> _EXTRAIT CHOISI_:
====
Les communes rurales en sont particulièrement dépourvues : à peine 7 % des petits ruraux trouveront une place en crèche – deux fois moins que leurs homologues des grandes villes (14 %) et trois fois moins qu’à Paris (24 %). Onze départements (Cantal, Cher, Vendée, Manche, Mayenne, Sarthe, Haute-Saône, Haute-Marne, Somme, Aisne et Pas-de-Calais) sont particulièrement sous-dotés en établissements d’accueil collectif.
Limite financière
Ce déficit s’explique largement par les contraintes financières : comment une petite commune peut-elle investir dans une structure collective, puis en assurer le fonctionnement chaque année ? « L’investissement de départ dans une crèche est de l’ordre de 34 000 € par place, estime Dominique Marmier, président de l’association Familles rurales. Et la commune doit aussi prendre à sa charge les coûts de fonctionnement annuels, d’environ 3 000 € par enfant. » Un engagement financier sur le long terme qui a de quoi refroidir les élus. D’autant qu’il faut s’assurer que les effectifs d’enfants seront suffisants dans la durée.
====
> _LIGNES DE DONNÉES_:
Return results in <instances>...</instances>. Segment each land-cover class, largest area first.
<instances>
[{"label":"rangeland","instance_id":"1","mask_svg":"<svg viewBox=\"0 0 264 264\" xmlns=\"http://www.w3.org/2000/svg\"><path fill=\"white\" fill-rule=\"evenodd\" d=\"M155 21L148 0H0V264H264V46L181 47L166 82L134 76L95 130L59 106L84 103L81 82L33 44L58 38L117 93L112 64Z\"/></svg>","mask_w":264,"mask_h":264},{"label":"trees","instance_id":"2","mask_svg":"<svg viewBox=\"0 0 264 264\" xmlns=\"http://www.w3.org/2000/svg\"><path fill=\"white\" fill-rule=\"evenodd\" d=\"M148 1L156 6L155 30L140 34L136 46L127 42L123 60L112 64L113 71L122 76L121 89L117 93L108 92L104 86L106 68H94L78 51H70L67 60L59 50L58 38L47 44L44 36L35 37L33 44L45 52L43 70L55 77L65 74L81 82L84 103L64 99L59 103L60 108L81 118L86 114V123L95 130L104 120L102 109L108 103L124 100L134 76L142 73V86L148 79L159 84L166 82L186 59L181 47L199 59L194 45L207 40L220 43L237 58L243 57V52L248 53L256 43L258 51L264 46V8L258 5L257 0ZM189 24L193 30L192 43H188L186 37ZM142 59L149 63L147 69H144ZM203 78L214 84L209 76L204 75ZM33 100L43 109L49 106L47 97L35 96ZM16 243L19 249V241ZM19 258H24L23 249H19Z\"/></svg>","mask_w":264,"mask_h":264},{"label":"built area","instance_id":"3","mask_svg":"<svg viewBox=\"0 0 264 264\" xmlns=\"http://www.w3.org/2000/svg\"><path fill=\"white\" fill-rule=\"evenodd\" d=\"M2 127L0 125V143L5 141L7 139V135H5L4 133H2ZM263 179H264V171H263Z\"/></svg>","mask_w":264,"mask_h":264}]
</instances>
====
> _OBJECTIFS_:
1. Reproduisez le passage de l'extrait sur les crèches en milieu rural compris entre « Limite financière » et « dans la durée. », bornes incluses.
2. D'après l'extrait sur les crèches en milieu rural, quel est, selon Dominique Marmier, l'investissement de départ nécessaire par place en crèche ?

> _CORRIGÉ DES EXERCICES_:
1.
Limite financière
Ce déficit s’explique largement par les contraintes financières : comment une petite commune peut-elle investir dans une structure collective, puis en assurer le fonctionnement chaque année ? « L’investissement de départ dans une crèche est de l’ordre de 34 000 € par place, estime Dominique Marmier, président de l’association Familles rurales. Et la commune doit aussi prendre à sa charge les coûts de fonctionnement annuels, d’environ 3 000 € par enfant. » Un engagement financier sur le long terme qui a de quoi refroidir les élus. D’autant qu’il faut s’assurer que les effectifs d’enfants seront suffisants dans la durée.

2. De l'ordre de 34 000 € par place.